Elsewhere, US Consul James Simpson in Tangier received a letter from Mulai Suleiman, Emperor of Morocco, with whom a treaty of amity had been ratified five months earlier.  The letter thanked the United States for gun carriages received by the Emperor as partial fulfillment of the treaty obligations, describing the gift as, “fresh proof of your diligence and of the friendship of your Nation towards us, which we will at all times bear in mind.”  The Emperor concluded with thanks to the “only God,” on “this 28th day if Dulkaada the Blessed, 1218,” (corresponding to 18 March 1804 on the American calendar).

Apparently little has changed in two centuries of Navy life!

Watch for more “Today in Naval History”  24 MAR 26

CAPT James Bloom, Ret.

Cooney, David M.  A Chronology of the U.S. Navy:  1775-1965.  New York, NY: Franklin Watts, Inc., 1965, p. 26.

“Letter to CAPT Edward Preble, U.S. Navy, from LT Charles Stewart, U.S. Navy.”  IN: Naval Documents Related to the United States War with the Barbary Powers, Vol III, Naval Operations Including Diplomatic Background from September 1803 through March 1804.  Washington, DC: GPO, 1941, p. 495-96.

“Letter to James Simpson, U.S. Consul, Tangier, Morocco, from the Emperor of Morocco.”  Op. cit., p. 498.

“Letter to Nancy Doane from Midshipman Henry Wadsworth, dtd. 17 March, 1804.”  Op. cit., p. 495.

“Letter to Secretary of the Navy from CAPT Edward Preble, U.S. Navy.”  Op. cit., p. 496-97.

ADDITIONAL NOTES:  Transfer had formerly operated as a French and British privateer and carried 10 guns at the time of her capture.  She was taken into the US Navy and placed in service under the name USS SCOURGE, 16.

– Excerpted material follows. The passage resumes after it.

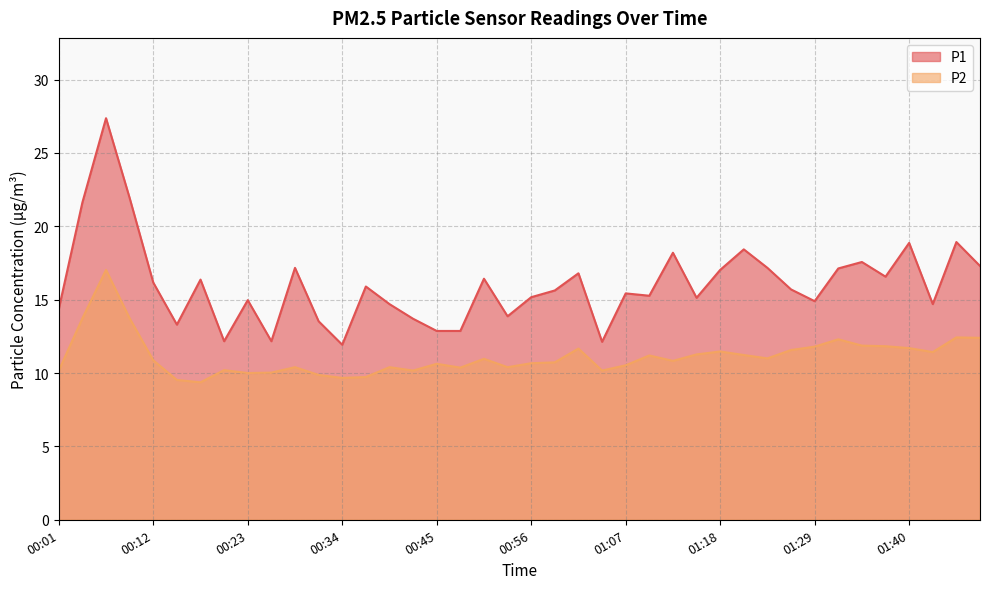

True or false: P1 and P2 intersect in this chart.

False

          ARGUS had been dispatched on a solo mission to Gibraltar to keep an eye on another Barbary State, Morocco, and her conduct thereon had earned the praise of British in Gibraltar.  Though at various times Sicily had been an independent kingdom, at this time Sicily was under the rule of King Ferdinand IV and Queen Maria Carolina, the regents of the Kingdom of Naples.  Bombardment of Tripoli (for the third time) did ultimately become necessary in August 1804, in yet another effort to compel the release of ransomed sailors.